A squash ball hits a wall at a height of 4m and a distance of 6m away.
If the ball left the racquet with
a speed of 15m/s, with what angle did the player hit the ball?
I have applied concepts of projectile motion and tried kinematic equations. However I have two unknowns that I don't know how to solve for (Time and Angle).
I am wondering from what height it was hit by the player.
Yes, that's true as well, the actual change in the vertical component isn't known. Is this question solvable?
To find the angle at which the player hit the ball, you can use the concept of projectile motion and kinematic equations. Here's how you can approach the problem:
Step 1: Analyze the motion horizontally and vertically.
The ball's horizontal motion is constant, as there are no forces acting on it in that direction. The ball's vertical motion is influenced by gravity.
Step 2: Break down the initial velocity.
The ball left the racquet with a speed of 15 m/s, which can be broken down into horizontal and vertical components. Let's call the angle at which the ball was hit θ.
The horizontal component (Vx) can be found using trigonometry:
Vx = 15 m/s * cos(θ)
The vertical component (Vy) can also be found using trigonometry:
Vy = 15 m/s * sin(θ)
Step 3: Analyze the vertical motion.
For the vertical motion, we can use the following equation:
y = yo + Vyo * t - 0.5 * g * t^2
where:
- y is the vertical displacement (4 m)
- yo is the initial vertical position (0 m)
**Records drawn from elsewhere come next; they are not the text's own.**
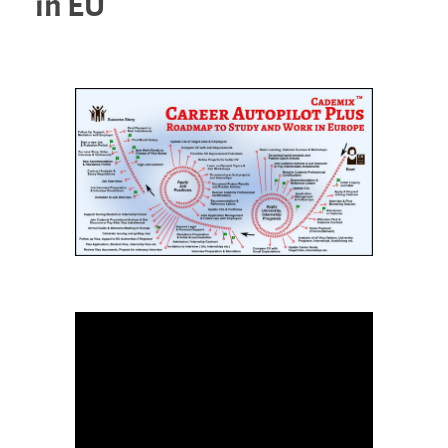
in EU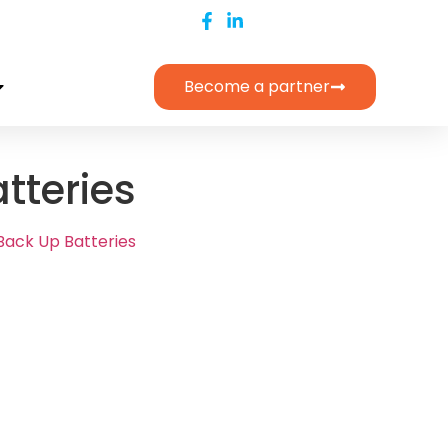
Become a partner
tteries
Back Up Batteries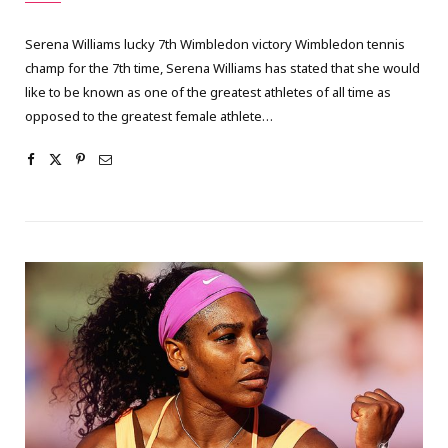
Serena Williams lucky 7th Wimbledon victory Wimbledon tennis
champ for the 7th time, Serena Williams has stated that she would
like to be known as one of the greatest athletes of all time as
opposed to the greatest female athlete…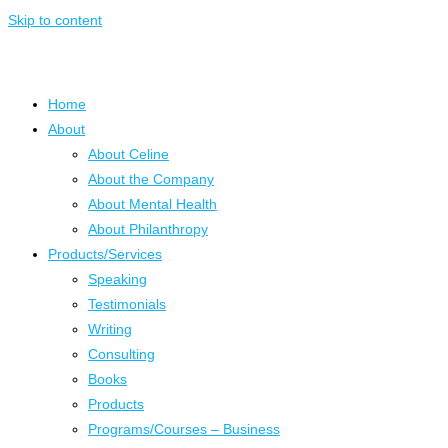
Skip to content
Home
About
About Celine
About the Company
About Mental Health
About Philanthropy
Products/Services
Speaking
Testimonials
Writing
Consulting
Books
Products
Programs/Courses – Business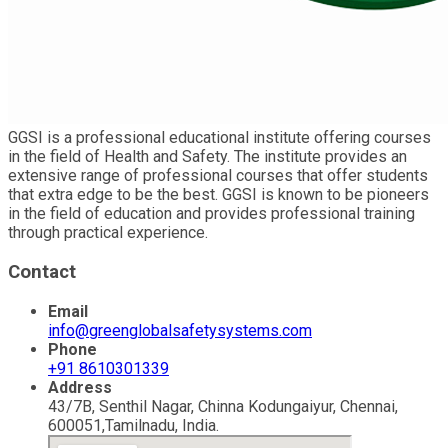
GGSI is a professional educational institute offering courses
in the field of Health and Safety. The institute provides an
extensive range of professional courses that offer students
that extra edge to be the best. GGSI is known to be pioneers
in the field of education and provides professional training
through practical experience.
Contact
Email
info@greenglobalsafetysystems.com
Phone
+91 8610301339
Address
43/7B, Senthil Nagar, Chinna Kodungaiyur, Chennai,
600051,Tamilnadu, India.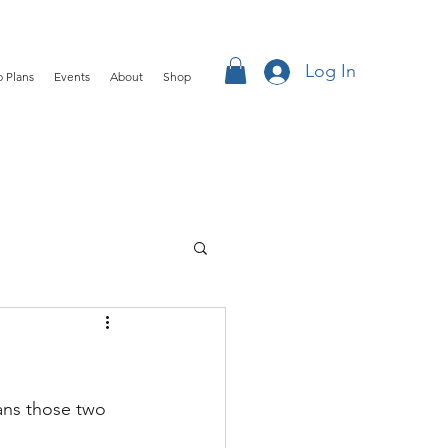
Log In
 Plans
Events
About
Shop
ans those two 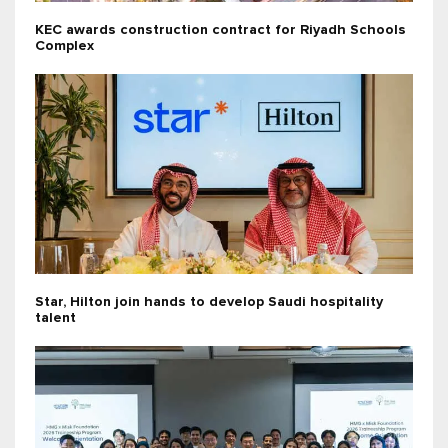
KEC awards construction contract for Riyadh Schools
Complex
Star, Hilton join hands to develop Saudi hospitality
talent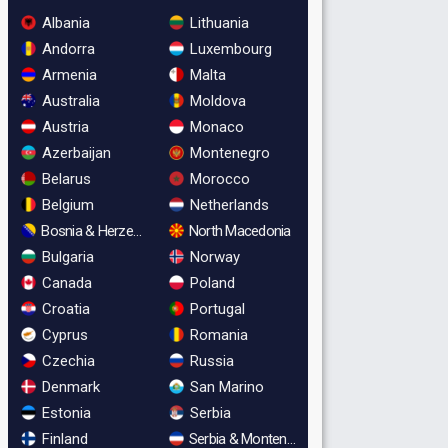
Albania
Lithuania
Andorra
Luxembourg
Armenia
Malta
Australia
Moldova
Austria
Monaco
Azerbaijan
Montenegro
Belarus
Morocco
Belgium
Netherlands
Bosnia & Herzegovina
North Macedonia
Bulgaria
Norway
Canada
Poland
Croatia
Portugal
Cyprus
Romania
Czechia
Russia
Denmark
San Marino
Estonia
Serbia
Finland
Serbia & Montenegro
- Vyo is the initial vertical velocity (Vy)
- g is the acceleration due to gravity (9.8 m/s^2)
- t is the time of flight
Step 4: Analyze the horizontal motion.
For the horizontal motion, we know that the wall is 6 m away from the starting point. The horizontal distance traveled (x) can be calculated using the equation:
x = Vx * t
Step 5: Solve the system of equations.
Now, we have two equations and two unknowns (t and θ). You can substitute the values of Vx and Vy from steps 2 and 3 into the equations for y and x. Then, solve the equations simultaneously to find the time of flight (t) and the angle (θ) at which the ball was hit.
Step 6: Calculate the angle.
Once you find the value of θ, use inverse trigonometric functions to calculate the angle. For example, if you find that sin(θ) = 0.6, you would calculate θ = arcsin(0.6).
By following these steps, you should be able to solve for the angle at which the player hit the ball.